Esteban Loaiza was a 31-year-old journeyman going into the 2003 season, with a 69-73 record and a 4.88 ERA (95 ERA+). He then signed with the White Sox, Don Cooper taught him his famed cut fastball, and for one glorious season, Loaiza was one of the game’s best pitchers – 21-9, 2.90 ERA, league-leading 207 Ks in 226 innings, and he finished 2nd in the AL Cy Young Vote.

Ken Hill was only 24 when his transformation occurred, but it was equally dramatic. After a rookie season in 1989 when he led the NL in losses (15) and walks (99), he started the 1990 season with a 5.49 ERA in 79 innings and was optioned to Triple-A. He then learned the split-fingered fastball, and was insanely dominant for Louisville – 85 innings, 47 hits, 27 walks, 104 Ks. He returned to the majors in 1991, with a 3.57 ERA in 181 innings, and was an above-average pitcher for the next six years.

And, of course, just last year Philip Humber learned Cooper’s cutter, and went from Quadruple-A pitcher to one of the White Sox’ best starters. So it’s certainly possible for Mendoza to take a great step forward this year; while he hasn’t learned a new pitch, he completely overhauled his delivery last year, and now throws almost directly overhand, giving his pitches more sink.

I still don’t think it’s likely, because in all those cases above, the improvement went hand-in-hand with a new-found ability to miss bats. Mendoza’s ERA title for Omaha last year was not accompanied by a raft of whiffs. If the uptick in Mendoza’s strikeout rate late last year and this spring is meaningful, the Royals may have something on their hands here. I’m skeptical, but I wouldn’t rule it out completely.

And as I finish writing this, it turns out that most everything I’ve just written is a moot point – the Royals have announced that Paulino will start the year on the DL with a sore elbow, giving Duffy and Mendoza the final two spots in the rotation.

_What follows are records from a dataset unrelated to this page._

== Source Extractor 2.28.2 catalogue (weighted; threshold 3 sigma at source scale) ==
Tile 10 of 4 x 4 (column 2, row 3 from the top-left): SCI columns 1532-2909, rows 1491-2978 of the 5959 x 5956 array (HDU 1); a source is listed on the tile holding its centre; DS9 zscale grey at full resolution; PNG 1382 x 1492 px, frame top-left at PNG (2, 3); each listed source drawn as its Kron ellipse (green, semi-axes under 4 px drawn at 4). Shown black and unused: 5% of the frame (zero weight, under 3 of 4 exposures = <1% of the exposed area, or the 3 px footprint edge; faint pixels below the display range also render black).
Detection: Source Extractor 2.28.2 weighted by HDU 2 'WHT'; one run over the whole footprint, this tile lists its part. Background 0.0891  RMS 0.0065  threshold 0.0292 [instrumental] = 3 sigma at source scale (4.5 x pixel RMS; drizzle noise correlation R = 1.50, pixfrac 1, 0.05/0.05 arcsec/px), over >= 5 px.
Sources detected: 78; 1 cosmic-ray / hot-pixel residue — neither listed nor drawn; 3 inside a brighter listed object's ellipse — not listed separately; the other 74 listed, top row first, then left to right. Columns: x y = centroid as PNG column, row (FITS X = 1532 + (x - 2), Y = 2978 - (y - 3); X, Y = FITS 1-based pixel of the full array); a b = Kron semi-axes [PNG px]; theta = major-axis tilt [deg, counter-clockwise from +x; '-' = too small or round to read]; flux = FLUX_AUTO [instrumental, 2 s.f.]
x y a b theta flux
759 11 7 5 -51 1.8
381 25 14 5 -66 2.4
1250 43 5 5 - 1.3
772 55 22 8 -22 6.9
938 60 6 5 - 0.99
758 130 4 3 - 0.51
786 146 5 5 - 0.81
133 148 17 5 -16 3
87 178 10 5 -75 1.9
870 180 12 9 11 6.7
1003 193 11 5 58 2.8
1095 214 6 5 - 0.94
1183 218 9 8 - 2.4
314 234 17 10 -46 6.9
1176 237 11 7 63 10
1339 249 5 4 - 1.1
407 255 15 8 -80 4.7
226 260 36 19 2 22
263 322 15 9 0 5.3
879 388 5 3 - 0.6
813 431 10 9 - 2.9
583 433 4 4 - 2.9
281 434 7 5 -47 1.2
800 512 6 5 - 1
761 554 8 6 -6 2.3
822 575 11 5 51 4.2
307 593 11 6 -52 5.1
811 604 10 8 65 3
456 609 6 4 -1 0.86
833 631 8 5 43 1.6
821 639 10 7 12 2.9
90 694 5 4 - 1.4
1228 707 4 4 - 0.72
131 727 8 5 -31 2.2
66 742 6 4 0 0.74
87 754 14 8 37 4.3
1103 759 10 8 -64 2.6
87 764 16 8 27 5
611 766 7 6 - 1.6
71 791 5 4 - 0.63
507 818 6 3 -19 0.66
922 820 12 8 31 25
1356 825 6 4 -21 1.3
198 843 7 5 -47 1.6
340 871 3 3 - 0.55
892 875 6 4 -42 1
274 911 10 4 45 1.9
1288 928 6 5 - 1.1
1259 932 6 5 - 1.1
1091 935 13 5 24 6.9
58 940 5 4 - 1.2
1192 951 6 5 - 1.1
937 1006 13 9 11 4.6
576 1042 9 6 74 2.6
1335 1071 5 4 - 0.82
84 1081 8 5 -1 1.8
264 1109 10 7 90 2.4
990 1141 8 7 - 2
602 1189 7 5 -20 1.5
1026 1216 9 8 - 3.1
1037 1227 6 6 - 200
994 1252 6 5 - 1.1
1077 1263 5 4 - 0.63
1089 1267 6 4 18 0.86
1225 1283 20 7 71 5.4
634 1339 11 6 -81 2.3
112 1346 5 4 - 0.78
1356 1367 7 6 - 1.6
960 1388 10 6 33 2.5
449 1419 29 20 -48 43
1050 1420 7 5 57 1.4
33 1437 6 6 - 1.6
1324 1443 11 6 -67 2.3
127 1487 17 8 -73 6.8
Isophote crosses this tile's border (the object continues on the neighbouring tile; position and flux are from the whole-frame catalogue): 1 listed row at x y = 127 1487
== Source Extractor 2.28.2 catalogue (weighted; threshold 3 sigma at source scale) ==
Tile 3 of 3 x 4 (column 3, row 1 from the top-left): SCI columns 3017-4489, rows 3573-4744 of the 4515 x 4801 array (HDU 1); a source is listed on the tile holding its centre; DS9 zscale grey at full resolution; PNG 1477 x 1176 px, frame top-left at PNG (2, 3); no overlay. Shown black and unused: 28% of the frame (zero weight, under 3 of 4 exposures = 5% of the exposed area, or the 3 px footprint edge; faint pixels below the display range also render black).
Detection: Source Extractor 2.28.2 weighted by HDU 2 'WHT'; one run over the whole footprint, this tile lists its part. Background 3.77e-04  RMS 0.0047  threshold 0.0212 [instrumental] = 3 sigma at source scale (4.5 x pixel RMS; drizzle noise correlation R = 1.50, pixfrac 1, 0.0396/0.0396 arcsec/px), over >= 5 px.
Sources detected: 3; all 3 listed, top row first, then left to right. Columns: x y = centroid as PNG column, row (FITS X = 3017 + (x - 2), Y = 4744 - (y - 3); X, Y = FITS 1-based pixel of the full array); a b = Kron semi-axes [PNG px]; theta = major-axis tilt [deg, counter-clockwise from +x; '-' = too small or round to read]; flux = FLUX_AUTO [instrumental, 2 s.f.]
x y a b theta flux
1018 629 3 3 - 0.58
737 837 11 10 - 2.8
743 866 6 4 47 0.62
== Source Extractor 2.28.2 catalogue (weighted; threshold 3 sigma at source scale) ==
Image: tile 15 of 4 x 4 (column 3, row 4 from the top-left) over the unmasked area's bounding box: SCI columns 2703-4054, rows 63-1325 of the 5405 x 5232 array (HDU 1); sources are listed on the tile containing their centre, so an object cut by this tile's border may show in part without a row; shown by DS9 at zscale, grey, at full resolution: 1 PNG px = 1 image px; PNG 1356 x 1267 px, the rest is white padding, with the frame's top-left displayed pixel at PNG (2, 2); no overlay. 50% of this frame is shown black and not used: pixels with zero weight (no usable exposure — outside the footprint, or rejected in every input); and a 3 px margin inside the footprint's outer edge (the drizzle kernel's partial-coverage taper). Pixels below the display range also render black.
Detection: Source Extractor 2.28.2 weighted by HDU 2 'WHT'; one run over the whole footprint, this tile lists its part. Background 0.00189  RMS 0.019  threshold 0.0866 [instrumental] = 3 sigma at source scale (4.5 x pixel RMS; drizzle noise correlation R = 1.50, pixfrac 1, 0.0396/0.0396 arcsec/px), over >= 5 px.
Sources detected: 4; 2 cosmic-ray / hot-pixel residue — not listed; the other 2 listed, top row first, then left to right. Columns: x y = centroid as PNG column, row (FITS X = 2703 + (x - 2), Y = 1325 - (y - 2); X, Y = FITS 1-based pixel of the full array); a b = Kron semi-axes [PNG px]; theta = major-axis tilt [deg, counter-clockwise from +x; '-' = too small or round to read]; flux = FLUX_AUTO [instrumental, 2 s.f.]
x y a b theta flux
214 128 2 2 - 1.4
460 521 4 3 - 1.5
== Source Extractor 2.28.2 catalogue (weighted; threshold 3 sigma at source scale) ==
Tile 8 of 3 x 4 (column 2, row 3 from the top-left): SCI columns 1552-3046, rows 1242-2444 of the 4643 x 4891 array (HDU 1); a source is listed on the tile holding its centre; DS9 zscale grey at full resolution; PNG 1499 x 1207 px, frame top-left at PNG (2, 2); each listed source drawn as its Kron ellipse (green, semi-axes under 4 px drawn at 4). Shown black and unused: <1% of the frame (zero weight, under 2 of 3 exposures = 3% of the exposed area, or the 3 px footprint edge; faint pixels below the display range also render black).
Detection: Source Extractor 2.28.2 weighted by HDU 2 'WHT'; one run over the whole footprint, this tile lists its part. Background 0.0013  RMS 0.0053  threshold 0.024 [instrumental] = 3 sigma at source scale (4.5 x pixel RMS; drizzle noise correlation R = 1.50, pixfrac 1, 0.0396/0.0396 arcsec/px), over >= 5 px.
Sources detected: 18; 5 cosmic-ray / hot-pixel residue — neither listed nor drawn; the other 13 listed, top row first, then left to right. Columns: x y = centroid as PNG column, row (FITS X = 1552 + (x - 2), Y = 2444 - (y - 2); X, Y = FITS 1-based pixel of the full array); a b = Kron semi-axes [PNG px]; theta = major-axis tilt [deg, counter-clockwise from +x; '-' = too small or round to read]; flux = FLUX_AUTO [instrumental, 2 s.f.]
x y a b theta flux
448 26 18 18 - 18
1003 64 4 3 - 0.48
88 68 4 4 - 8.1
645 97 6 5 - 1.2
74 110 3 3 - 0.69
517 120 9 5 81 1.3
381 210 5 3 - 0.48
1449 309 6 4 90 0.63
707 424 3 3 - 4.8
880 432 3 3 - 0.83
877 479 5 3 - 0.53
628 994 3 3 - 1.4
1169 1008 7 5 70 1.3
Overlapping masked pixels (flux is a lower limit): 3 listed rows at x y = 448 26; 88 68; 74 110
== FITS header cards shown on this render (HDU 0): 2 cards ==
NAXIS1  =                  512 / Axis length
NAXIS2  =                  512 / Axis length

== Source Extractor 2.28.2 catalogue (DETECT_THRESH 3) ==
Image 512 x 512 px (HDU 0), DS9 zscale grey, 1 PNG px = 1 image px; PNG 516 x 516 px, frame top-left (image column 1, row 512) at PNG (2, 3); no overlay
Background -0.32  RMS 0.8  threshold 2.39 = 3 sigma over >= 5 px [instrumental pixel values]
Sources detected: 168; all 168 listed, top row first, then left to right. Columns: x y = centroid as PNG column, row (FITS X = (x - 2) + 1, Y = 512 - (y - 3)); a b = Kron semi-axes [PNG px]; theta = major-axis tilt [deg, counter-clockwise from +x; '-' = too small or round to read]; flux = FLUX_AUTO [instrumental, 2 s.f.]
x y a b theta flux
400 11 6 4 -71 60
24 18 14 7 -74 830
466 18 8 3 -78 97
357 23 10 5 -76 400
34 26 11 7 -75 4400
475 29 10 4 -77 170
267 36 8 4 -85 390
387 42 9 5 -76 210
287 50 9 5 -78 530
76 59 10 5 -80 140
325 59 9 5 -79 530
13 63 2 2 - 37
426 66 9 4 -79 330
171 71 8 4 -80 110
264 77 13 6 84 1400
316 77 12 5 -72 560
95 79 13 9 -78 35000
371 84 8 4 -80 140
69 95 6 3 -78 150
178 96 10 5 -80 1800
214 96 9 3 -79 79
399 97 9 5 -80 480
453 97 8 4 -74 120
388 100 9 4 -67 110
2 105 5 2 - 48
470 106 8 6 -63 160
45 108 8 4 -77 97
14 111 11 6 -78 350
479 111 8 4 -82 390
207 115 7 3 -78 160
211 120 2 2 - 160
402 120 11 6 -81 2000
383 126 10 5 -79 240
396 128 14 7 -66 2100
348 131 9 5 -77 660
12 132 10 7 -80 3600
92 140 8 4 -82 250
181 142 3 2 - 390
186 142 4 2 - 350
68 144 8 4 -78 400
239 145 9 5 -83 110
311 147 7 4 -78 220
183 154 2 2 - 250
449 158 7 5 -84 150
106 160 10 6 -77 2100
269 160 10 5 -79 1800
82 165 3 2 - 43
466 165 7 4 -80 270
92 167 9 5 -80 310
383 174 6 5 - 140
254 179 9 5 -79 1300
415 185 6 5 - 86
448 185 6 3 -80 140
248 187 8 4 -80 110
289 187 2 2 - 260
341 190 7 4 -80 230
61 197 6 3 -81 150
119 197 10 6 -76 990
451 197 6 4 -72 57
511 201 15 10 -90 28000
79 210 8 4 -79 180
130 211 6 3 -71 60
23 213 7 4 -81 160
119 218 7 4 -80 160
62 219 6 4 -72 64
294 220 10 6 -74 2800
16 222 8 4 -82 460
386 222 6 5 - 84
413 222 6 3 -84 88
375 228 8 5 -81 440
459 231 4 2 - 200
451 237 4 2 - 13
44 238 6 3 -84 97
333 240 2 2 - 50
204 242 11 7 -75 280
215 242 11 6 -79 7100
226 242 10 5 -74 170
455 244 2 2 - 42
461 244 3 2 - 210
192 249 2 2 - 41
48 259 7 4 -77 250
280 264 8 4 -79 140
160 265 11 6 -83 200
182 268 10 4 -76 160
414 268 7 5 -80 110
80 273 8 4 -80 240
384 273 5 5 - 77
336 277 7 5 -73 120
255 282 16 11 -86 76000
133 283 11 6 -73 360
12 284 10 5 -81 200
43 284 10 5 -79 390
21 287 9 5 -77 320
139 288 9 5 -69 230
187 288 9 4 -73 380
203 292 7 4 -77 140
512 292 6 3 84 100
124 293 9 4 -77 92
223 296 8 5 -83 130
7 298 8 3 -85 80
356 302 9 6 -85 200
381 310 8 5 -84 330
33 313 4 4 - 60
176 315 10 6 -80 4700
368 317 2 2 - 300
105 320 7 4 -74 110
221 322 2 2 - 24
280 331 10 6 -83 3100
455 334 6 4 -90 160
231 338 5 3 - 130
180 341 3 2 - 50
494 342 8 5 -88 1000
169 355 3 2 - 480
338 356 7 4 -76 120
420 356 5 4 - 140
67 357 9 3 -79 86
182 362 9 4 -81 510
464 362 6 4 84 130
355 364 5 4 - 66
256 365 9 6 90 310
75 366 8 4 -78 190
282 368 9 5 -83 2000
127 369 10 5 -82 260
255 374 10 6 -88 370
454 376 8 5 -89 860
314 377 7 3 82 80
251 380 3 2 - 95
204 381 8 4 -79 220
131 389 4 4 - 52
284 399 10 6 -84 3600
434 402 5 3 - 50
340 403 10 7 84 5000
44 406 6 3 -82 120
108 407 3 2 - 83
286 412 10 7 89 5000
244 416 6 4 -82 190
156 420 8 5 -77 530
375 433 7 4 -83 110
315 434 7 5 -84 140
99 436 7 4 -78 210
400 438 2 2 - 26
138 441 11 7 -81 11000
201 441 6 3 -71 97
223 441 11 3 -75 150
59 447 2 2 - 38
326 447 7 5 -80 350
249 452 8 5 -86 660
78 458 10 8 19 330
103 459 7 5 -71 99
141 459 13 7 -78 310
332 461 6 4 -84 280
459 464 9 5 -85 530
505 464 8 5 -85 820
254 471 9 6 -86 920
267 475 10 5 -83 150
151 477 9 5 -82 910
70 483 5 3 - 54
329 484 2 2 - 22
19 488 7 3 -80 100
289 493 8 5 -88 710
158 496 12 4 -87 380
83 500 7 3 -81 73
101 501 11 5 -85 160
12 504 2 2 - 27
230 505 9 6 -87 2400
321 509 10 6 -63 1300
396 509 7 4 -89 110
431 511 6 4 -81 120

Obviously, an injury is concerning, but assuming this isn’t season-threatening, this might even be a good thing in the long term. (It’s being reported as a minor forearm flexor strain, that ought to keep him out for no more than a few weeks.) For one thing, it might explain Paulino’s disappointing performance this spring. It also allows the Royals to give Mendoza a legitimate audition in the majors to put the proof in the pudding.

If Mendoza flames out, then the Royals will have seen what they needed to see, and they can move on from Mendoza without needlessly stunting a more talented pitcher’s career. If he turns out to be for real, well, there are worse things than having six qualified starting pitchers. Particularly since, as we’re seeing with Paulino, the odds that all six are all healthy at the same time is slim. (This, of course, is the reason the Royals’ argument that they didn’t need Edwin Jackson because they already had enough starters was so silly. But that ship has sailed.)

And yes, the timing and nature of Paulino's injury seems a little...convenient. But given his erratic performance this spring, Occam's Razor leads me to give the Royals the benefit of the doubt here.

This has been an awful spring, with more injuries in one month than the Royals had all of last year, and at least one questionable roster decision. Certainly, the shine has been taken off my optimism/blind hope/delusion that the Royals could contend in 2012. I don’t want to minimize the short-term hit the Royals have taken. But in the long-term, the impact of everything that’s happened this month should be contained. For 2013 and beyond, my optimism is unshaken.

You may not want to trust my judgment, though. As a new father, everything looks even rosier than usual.